Queridos Hermanos y amigos: paz y bien.
Se resistía una vez más. Como si se tratase de una terca cerrazón se empeñaba en no abandonar su presa, en no dejar de pintar de negro todo cuanto a su vera alcanzaba. Y así la penumbra fue robando los colores vivos, aquellos colores que a pesar de todo sabían que estaban. Nos falta la luz, nos falta la luz, –unos y otros decían–.
¿Qué luz es esta? – se preguntaban–. Es la Luz que hizo el día, la Luz que la boca de Dios pronunciara para llamarla a la vida. ¡Que exista la Luz –dijo entonces Él–!, y obediente apareció en la escena de una tierra ensombrecida.
Pero esa divina Luz fue eclipsada por impertinentes pantallas que soplaban así su resentida oscuridad. Y según pasaban los días, los meses y los años, siglo tras siglo aquella claridad del principio fue paulatinamente perdiendo su brillo.
A las tres de la tarde, de un viernes santo, el primero, el sol se rindió. Era el estertor de la luz que así se apagaba tras la agonía de su creador. Y fueron tres días tres, sí tres inmensas jornadas cuyas noches todo lo invadían. Se apagó la vida del Señor fusilada en el paredón de una cruz. Se apagaron también los ojos de sus discípulos que huyeron de estampida. Se apagó la esperanza que se encendió en tres inolvidables años con parábolas benditas, con palabras de vida, con signos y milagros, con ternura y misericordia divinas.
Pero llegó un momento en el que la noche perdió su embrujo, y también la noche oscura aguardaba la más luminosa alborada. La luz del nuevo día, poco a poco y lentamente, se hizo sitio en el reino de la muerte. Y amaneció. La hora prevista trajo el regalo imprevisto y todo cambió, por pura gracia y sin merecerlo.
Y quienes de noche fueron a embalsamar piadosamente a un muerto, se encontraron que a plena luz un ángel les decía que aquel a quien buscaban había resucitado, que a quien querían embalsamar sencillamente vivía.
Un sepulcro vacío, donde no cabía tanta vida, abrió sus puertas de par en par, y una voz se escuchó, y salió de nuevo como la vez primera diciendo con sus labios creadores ¡que exista la Luz! Y desde entonces el hogar de los humanos, un jardín reencontrado, se convirtió para siempre en una casa encendida.

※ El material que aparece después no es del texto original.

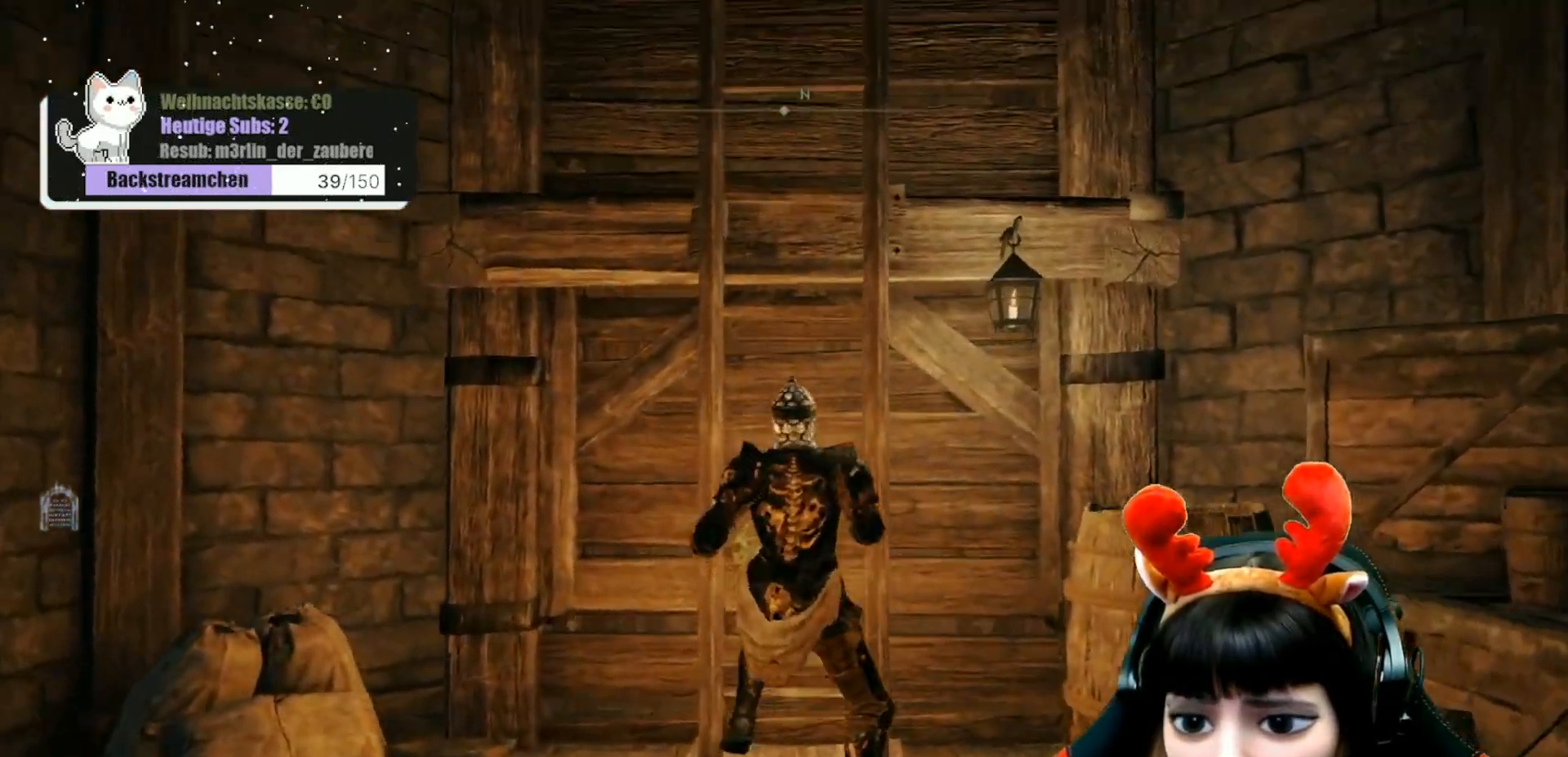
{"buttons": [], "left_stick": "up", "right_stick": "center", "events": [[33, "right_stick", "center"]]}
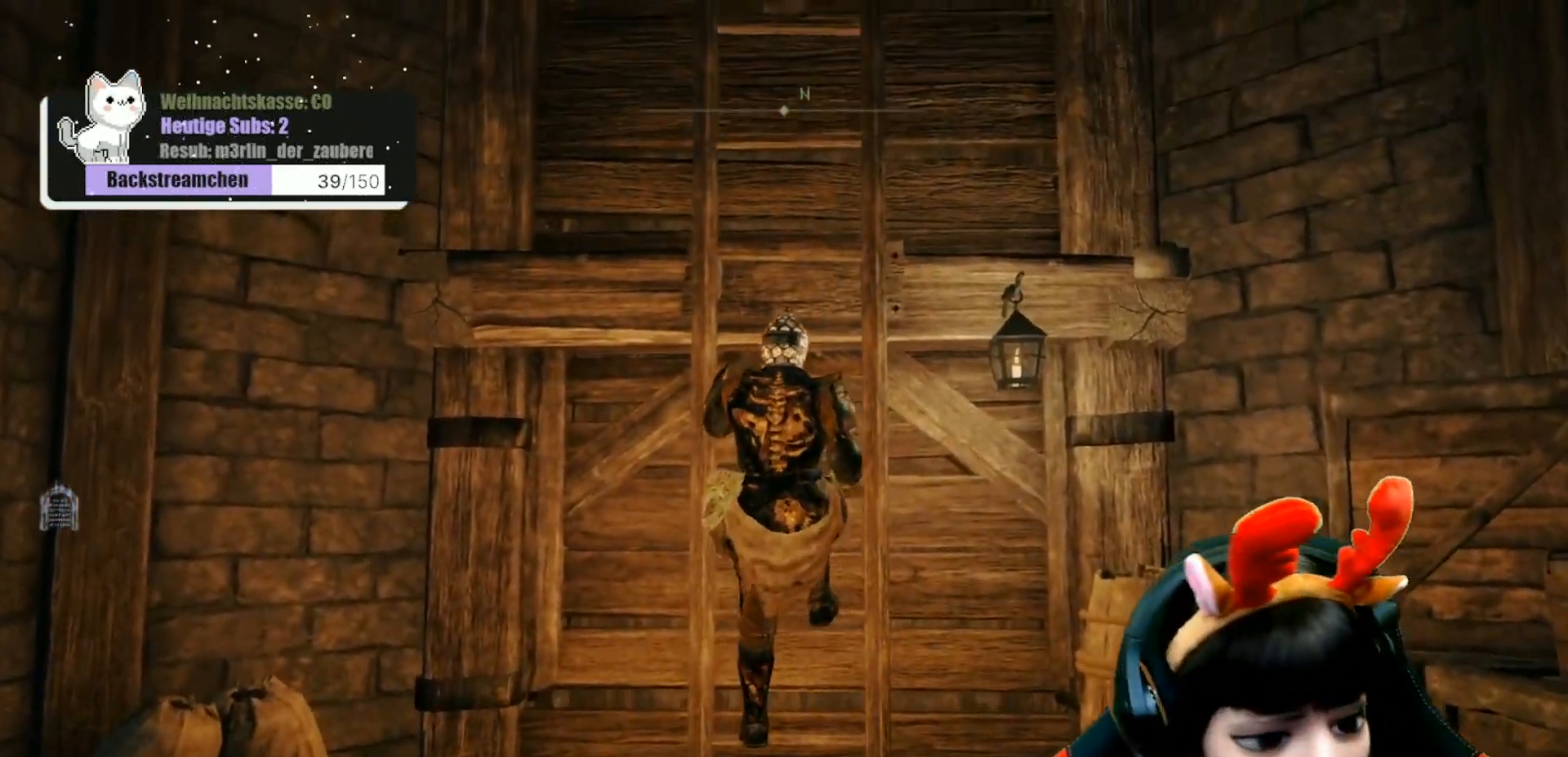
{"buttons": [], "left_stick": "up", "right_stick": "center", "events": []}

Es la pascua, es el triunfo de Jesús resucitado, es la victoria sobre todos los enemigos uno tras otro, desde el más primerizo e inexperto, hasta el más postrero como la muerte. Cristo ha resucitado, y en Él se enciende para siempre la luz que no declina, la que discreta siempre nos acompaña, la que sin deslumbrar nos alumbra, la que hace que coincida la buena nueva con la bondadosa suerte.
Unos y otros se fueron pasando la noticia, y como un feliz reguero de pólvora festiva, fue chisporroteando una inmensa y contagiosa alegría, una alegría que no era ya fugaz contento, sino la más feliz e interminable dicha.
La muerte perdió su aguijón, la muerte murió ante la explosión de la vida. Damos gracias conmovidos por tanto gozo, por tanta gracia, por tanta santa algarabía. Quiera el Señor hacernos testigos de este milagro, con nuestros sepulcros abiertos y vacíos de todo aquello que antes nos llevaba a ofender a Dios, a herir al hermano, mientras nosotros nos rompíamos por dentro. Dios glorificado, el hermano acogido, y nuestro corazón exultante con el mejor canto por el triunfo de Cristo resucitado.
Feliz Pascua de Resurrección. El Señor os bendiga y os guarde.